Non esiste “nessuna possibilità di dubbio”, sostengono i giudici, sul fatto che Stefano abbia subito “un evento traumatico in prossimità del suo arresto e, più precisamente, nel corso del suo passaggio presso la caserma Casilina per il fotosegnalamento”. Alessio Di Bernardo e Raffaele D’Alessandro, condannati a 12 anni di carcere per omicidio preterintenzionale, aggredendolo con tanta violenza hanno avuto una condotta “assolutamente ingiustificabile”:

Cucchi è morto, per “una concatenazione polifattoriale”, la cui causa “essenziale, se non unica”, è “il riflesso vagale connesso alla vescica neurogenica originata dalla lesione in S4”. È stata dunque la lesione alla vertebra provocata dal calcio di uno dei due militari a provocare, sei giorni dopo, un decesso che, sostengono i giudici, non può esser stata in alcun modo una conseguenza dell’epilessia di cui aveva sofferto.

Di Bernardo e D’Alessandro, sono ritenuti i responsabili del pestaggio, mentre la Corte ha anche inflitto tre anni e otto mesi al maresciallo Roberto Mandolini, l’ufficiale condannato per falso che avrebbe coperto quanto accaduto, e due anni e sei mesi per falso a Francesco Tedesco, il militare che nel corso del procedimento ha accusato Di Bernardo e D’Alessandro ed è stato assolto dall’accusa di omicidio preterintenzionale.

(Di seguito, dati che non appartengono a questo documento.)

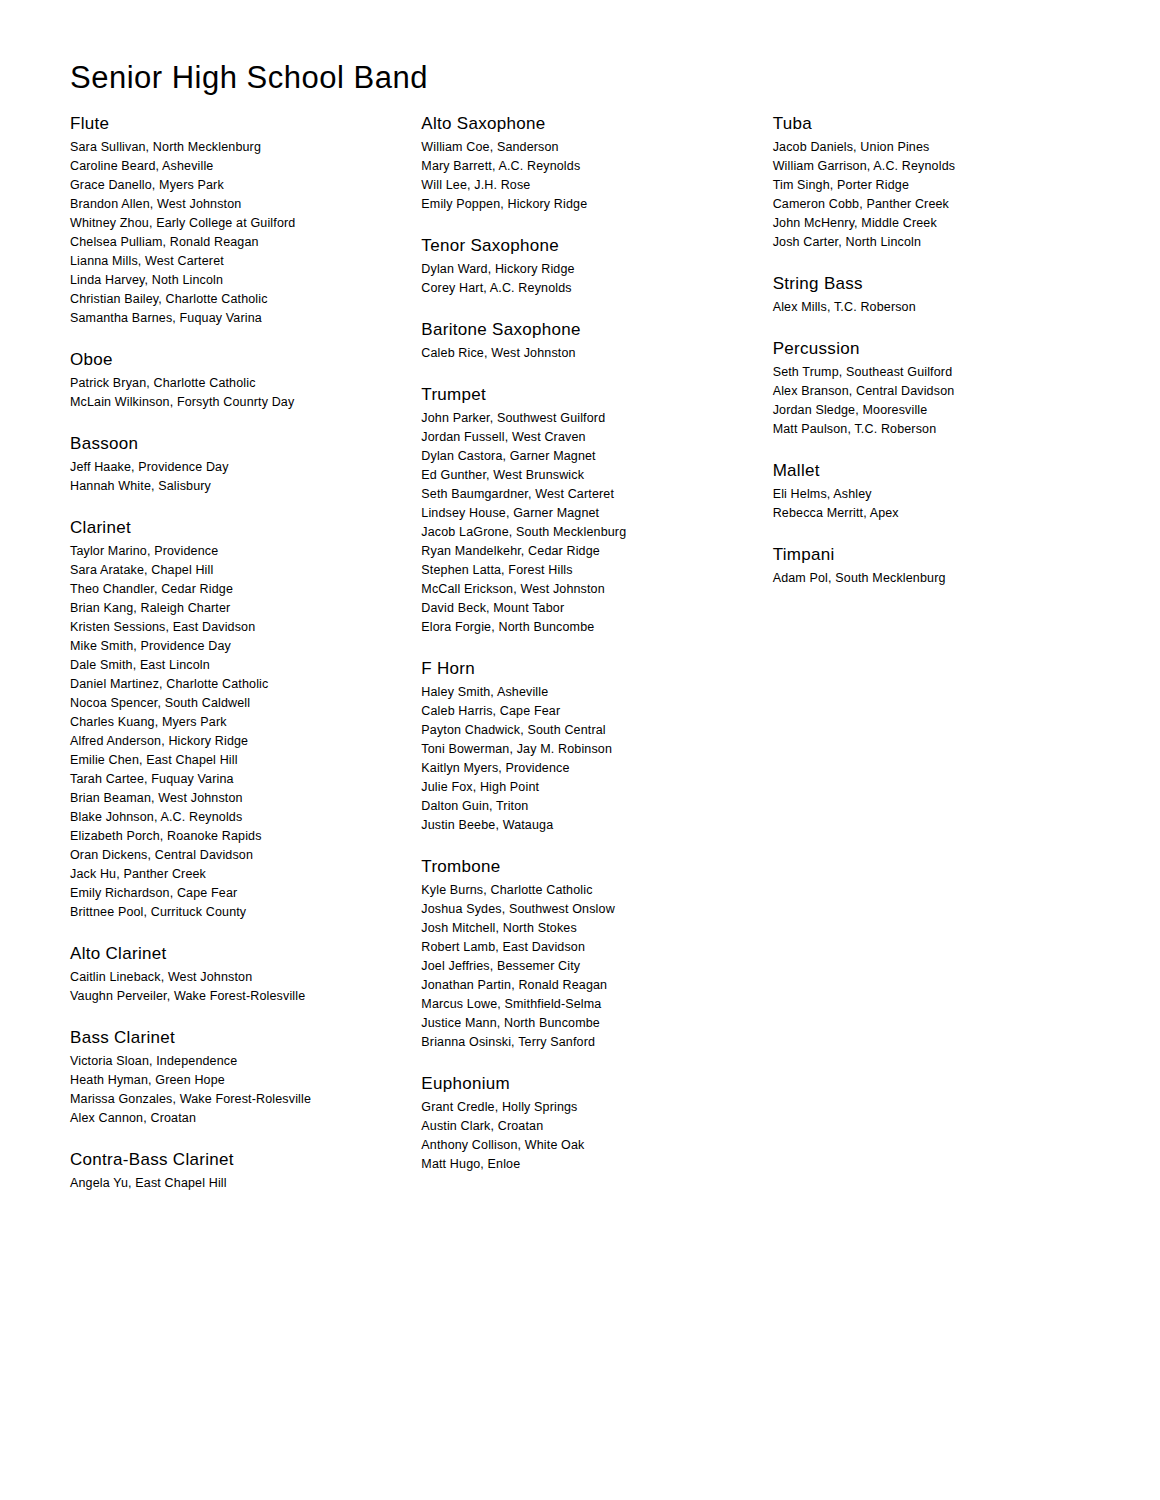Senior High School Band
Flute
Sara Sullivan, North Mecklenburg
Caroline Beard, Asheville
Grace Danello, Myers Park
Brandon Allen, West Johnston
Whitney Zhou, Early College at Guilford
Chelsea Pulliam, Ronald Reagan
Lianna Mills, West Carteret
Linda Harvey, Noth Lincoln
Christian Bailey, Charlotte Catholic
Samantha Barnes, Fuquay Varina
Oboe
Patrick Bryan, Charlotte Catholic
McLain Wilkinson, Forsyth Counrty Day
Bassoon
Jeff Haake, Providence Day
Hannah White, Salisbury
Clarinet
Taylor Marino, Providence
Sara Aratake, Chapel Hill
Theo Chandler, Cedar Ridge
Brian Kang, Raleigh Charter
Kristen Sessions, East Davidson
Mike Smith, Providence Day
Dale Smith, East Lincoln
Daniel Martinez, Charlotte Catholic
Nocoa Spencer, South Caldwell
Charles Kuang, Myers Park
Alfred Anderson, Hickory Ridge
Emilie Chen, East Chapel Hill
Tarah Cartee, Fuquay Varina
Brian Beaman, West Johnston
Blake Johnson, A.C. Reynolds
Elizabeth Porch, Roanoke Rapids
Oran Dickens, Central Davidson
Jack Hu, Panther Creek
Emily Richardson, Cape Fear
Brittnee Pool, Currituck County
Alto Clarinet
Caitlin Lineback, West Johnston
Vaughn Perveiler, Wake Forest-Rolesville
Bass Clarinet
Victoria Sloan, Independence
Heath Hyman, Green Hope
Marissa Gonzales, Wake Forest-Rolesville
Alex Cannon, Croatan
Contra-Bass Clarinet
Angela Yu, East Chapel Hill
Alto Saxophone
William Coe, Sanderson
Mary Barrett, A.C. Reynolds
Will Lee, J.H. Rose
Emily Poppen, Hickory Ridge
Tenor Saxophone
Dylan Ward, Hickory Ridge
Corey Hart, A.C. Reynolds
Baritone Saxophone
Caleb Rice, West Johnston
Trumpet
John Parker, Southwest Guilford
Jordan Fussell, West Craven
Dylan Castora, Garner Magnet
Ed Gunther, West Brunswick
Seth Baumgardner, West Carteret
Lindsey House, Garner Magnet
Jacob LaGrone, South Mecklenburg
Ryan Mandelkehr, Cedar Ridge
Stephen Latta, Forest Hills
McCall Erickson, West Johnston
David Beck, Mount Tabor
Elora Forgie, North Buncombe
F Horn
Haley Smith, Asheville
Caleb Harris, Cape Fear
Payton Chadwick, South Central
Toni Bowerman, Jay M. Robinson
Kaitlyn Myers, Providence
Julie Fox, High Point
Dalton Guin, Triton
Justin Beebe, Watauga
Trombone
Kyle Burns, Charlotte Catholic
Joshua Sydes, Southwest Onslow
Josh Mitchell, North Stokes
Robert Lamb, East Davidson
Joel Jeffries, Bessemer City
Jonathan Partin, Ronald Reagan
Marcus Lowe, Smithfield-Selma
Justice Mann, North Buncombe
Brianna Osinski, Terry Sanford
Euphonium
Grant Credle, Holly Springs
Austin Clark, Croatan
Anthony Collison, White Oak
Matt Hugo, Enloe
Tuba
Jacob Daniels, Union Pines
William Garrison, A.C. Reynolds
Tim Singh, Porter Ridge
Cameron Cobb, Panther Creek
John McHenry, Middle Creek
Josh Carter, North Lincoln
String Bass
Alex Mills, T.C. Roberson
Percussion
Seth Trump, Southeast Guilford
Alex Branson, Central Davidson
Jordan Sledge, Mooresville
Matt Paulson, T.C. Roberson
Mallet
Eli Helms, Ashley
Rebecca Merritt, Apex
Timpani
Adam Pol, South Mecklenburg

Altri otto carabinieri sono a processo perché accusati, a vario titolo, di reati che vanno dal falso, all’omessa denuncia, la calunnia e il favoreggiamento: si tratta del generale Alessandro Casarsa, che nel 2009 era alla guida del gruppo Roma, il colonnello Lorenzo Sabatino, ex capo del Reparto operativo della capitale, Massimiliano Labriola Colombo, ex comandante della stazione di Tor Sapienza, dove Cucchi venne portato dopo il pestaggio, Francesco Di Sano, che a Tor Sapienza era in servizio quando arrivò il geometra, Francesco Cavallo all’epoca dei fatti capo ufficio del comando del Gruppo carabinieri Roma, il maggiore Luciano Soligo, ex comandante della compagnia Talenti Montesacro, Tiziano Testarmata, ex comandante della quarta sezione del nucleo investigativo, e il carabiniere Luca De Ciani.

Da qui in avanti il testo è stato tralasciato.